Exercise requirements - Format the lines of the data from the line containing "common name: Mourning dove" up to and including the line containing "genus: Maireana" as a JSON list of strings, one string per line, with blank lines omitted.

Input for this task -
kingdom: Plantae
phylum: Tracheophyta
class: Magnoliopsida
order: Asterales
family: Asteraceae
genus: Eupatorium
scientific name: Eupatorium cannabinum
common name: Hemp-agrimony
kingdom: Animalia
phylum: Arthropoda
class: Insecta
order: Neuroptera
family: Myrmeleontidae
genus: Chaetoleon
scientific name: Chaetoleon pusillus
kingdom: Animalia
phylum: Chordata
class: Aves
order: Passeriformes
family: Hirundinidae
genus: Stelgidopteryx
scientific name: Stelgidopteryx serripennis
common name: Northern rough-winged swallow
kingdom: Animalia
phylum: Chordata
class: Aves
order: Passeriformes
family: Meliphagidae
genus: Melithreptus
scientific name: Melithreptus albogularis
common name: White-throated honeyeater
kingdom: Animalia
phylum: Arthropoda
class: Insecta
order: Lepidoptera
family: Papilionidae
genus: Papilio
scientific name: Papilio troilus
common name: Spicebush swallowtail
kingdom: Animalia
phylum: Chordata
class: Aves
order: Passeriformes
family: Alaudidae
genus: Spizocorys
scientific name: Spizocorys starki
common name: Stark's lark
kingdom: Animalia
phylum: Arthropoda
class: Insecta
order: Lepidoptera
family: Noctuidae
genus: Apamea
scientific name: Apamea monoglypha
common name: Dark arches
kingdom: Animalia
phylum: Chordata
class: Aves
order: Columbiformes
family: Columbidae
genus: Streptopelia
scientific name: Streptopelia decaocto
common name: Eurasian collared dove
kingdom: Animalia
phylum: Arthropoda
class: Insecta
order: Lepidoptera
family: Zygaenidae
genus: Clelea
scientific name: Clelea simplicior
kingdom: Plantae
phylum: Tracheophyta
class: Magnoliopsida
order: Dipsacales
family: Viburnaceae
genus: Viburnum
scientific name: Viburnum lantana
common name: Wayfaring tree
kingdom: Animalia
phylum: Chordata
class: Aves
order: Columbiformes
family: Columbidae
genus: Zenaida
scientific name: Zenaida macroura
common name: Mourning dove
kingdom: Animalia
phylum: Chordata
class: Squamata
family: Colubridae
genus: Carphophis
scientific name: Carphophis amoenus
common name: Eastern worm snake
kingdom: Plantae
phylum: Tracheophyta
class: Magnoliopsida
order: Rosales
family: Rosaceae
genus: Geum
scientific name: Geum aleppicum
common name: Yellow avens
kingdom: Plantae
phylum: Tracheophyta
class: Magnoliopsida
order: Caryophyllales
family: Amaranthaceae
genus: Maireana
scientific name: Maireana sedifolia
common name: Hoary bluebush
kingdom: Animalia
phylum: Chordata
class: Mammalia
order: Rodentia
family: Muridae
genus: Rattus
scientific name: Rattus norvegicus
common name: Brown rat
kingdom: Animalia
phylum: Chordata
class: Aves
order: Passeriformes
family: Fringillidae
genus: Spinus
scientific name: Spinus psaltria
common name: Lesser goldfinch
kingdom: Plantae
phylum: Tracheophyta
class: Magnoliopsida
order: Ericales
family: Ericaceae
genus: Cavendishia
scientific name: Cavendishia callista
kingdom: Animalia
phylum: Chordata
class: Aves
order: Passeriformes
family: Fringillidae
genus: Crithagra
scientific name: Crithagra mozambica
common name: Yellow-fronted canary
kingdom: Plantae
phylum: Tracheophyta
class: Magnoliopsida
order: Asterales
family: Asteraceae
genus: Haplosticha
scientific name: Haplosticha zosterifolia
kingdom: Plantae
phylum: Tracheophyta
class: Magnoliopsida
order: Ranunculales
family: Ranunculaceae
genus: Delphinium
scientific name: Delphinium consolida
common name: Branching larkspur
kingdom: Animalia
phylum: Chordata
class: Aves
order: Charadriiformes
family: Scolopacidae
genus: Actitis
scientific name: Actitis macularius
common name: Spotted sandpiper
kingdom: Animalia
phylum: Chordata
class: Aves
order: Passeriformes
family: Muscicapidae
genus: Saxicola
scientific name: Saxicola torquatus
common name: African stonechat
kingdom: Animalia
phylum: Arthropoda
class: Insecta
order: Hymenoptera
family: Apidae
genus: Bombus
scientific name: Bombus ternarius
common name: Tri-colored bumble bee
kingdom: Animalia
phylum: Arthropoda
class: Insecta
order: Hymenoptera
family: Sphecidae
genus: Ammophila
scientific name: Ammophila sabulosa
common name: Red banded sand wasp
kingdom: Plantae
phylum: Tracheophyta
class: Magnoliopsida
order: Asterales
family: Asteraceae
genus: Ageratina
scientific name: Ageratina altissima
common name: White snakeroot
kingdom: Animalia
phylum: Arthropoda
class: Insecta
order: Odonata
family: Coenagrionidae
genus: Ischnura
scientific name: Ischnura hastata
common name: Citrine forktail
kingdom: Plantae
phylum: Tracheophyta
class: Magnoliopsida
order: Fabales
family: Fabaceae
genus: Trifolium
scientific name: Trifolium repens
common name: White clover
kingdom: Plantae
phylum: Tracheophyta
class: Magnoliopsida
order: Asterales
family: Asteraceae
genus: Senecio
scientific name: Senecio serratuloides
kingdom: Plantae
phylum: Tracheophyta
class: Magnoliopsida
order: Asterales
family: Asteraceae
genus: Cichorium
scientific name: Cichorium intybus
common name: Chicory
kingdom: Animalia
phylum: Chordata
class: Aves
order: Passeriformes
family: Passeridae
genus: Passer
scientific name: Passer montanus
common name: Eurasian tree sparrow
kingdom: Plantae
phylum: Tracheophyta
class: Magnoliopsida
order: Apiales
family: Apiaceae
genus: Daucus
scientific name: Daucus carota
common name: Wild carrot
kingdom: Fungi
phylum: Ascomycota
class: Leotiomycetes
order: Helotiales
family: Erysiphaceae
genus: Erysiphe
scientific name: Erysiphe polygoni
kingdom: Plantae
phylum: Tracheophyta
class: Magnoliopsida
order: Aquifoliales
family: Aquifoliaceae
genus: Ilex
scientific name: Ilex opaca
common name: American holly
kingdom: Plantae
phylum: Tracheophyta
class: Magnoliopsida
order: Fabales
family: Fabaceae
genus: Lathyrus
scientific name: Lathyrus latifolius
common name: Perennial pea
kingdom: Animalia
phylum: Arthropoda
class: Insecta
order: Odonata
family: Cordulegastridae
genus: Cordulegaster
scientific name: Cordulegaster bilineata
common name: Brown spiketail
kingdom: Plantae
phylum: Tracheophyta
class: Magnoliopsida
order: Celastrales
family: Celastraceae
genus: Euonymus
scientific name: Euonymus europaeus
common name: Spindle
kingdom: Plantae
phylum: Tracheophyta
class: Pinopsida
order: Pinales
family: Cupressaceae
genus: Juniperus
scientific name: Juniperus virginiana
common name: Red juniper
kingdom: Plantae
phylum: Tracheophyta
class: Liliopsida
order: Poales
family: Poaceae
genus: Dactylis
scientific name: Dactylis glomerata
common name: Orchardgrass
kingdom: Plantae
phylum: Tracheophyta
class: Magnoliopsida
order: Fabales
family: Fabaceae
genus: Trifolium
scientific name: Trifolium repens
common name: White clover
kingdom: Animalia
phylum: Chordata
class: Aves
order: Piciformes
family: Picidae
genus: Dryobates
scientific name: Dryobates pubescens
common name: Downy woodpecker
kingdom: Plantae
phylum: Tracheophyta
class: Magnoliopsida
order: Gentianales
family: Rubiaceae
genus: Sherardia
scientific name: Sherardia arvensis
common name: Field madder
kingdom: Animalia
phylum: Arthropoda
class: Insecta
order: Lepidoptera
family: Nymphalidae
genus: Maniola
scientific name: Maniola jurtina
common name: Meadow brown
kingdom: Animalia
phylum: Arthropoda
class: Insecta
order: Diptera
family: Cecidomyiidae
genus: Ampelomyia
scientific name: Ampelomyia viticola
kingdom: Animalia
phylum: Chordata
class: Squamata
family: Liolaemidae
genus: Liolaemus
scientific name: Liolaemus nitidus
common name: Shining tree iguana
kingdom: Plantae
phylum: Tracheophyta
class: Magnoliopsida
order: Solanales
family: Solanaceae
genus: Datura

Answer below -
[
  "common name: Mourning dove",
  "kingdom: Animalia",
  "phylum: Chordata",
  "class: Squamata",
  "family: Colubridae",
  "genus: Carphophis",
  "scientific name: Carphophis amoenus",
  "common name: Eastern worm snake",
  "kingdom: Plantae",
  "phylum: Tracheophyta",
  "class: Magnoliopsida",
  "order: Rosales",
  "family: Rosaceae",
  "genus: Geum",
  "scientific name: Geum aleppicum",
  "common name: Yellow avens",
  "kingdom: Plantae",
  "phylum: Tracheophyta",
  "class: Magnoliopsida",
  "order: Caryophyllales",
  "family: Amaranthaceae",
  "genus: Maireana"
]